- Work to complete: Count the lines in the material below that contain the string "inspired", and give only that number.
'''
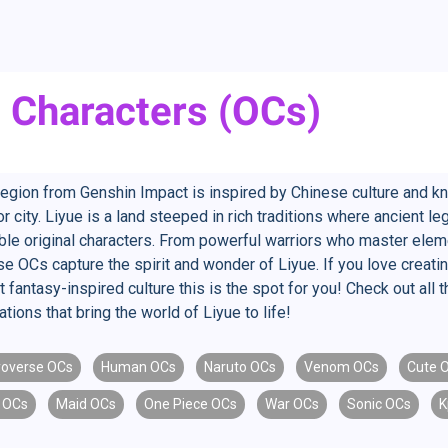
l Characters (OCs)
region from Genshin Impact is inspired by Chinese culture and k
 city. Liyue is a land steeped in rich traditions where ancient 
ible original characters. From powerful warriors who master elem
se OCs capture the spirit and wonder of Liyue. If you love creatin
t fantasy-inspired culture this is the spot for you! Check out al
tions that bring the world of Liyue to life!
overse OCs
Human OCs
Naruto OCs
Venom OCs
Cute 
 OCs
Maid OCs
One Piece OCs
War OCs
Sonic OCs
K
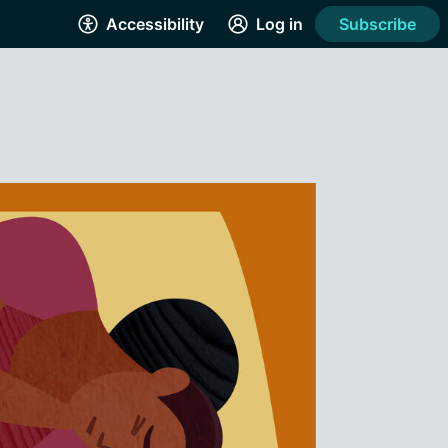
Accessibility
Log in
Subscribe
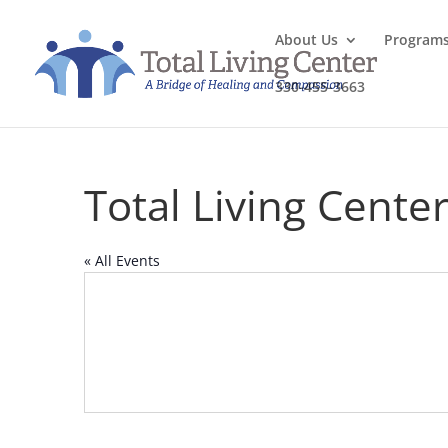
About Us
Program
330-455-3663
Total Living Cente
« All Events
'''
'''
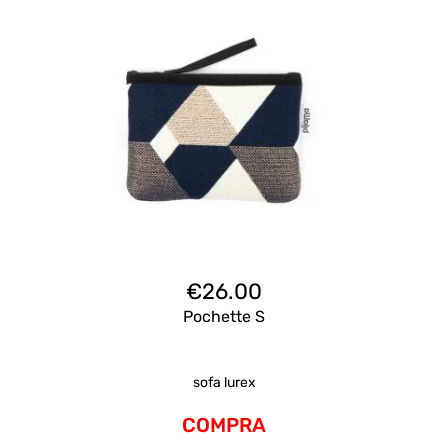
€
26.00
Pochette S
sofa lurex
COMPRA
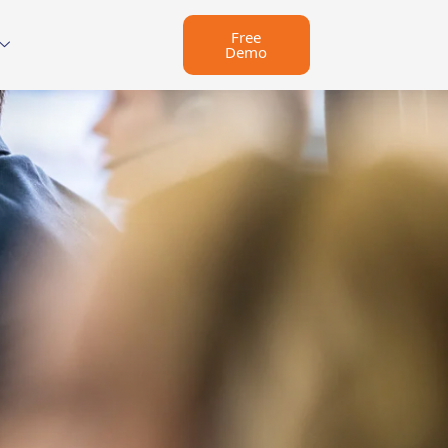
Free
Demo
'''
- Reply to the task: 2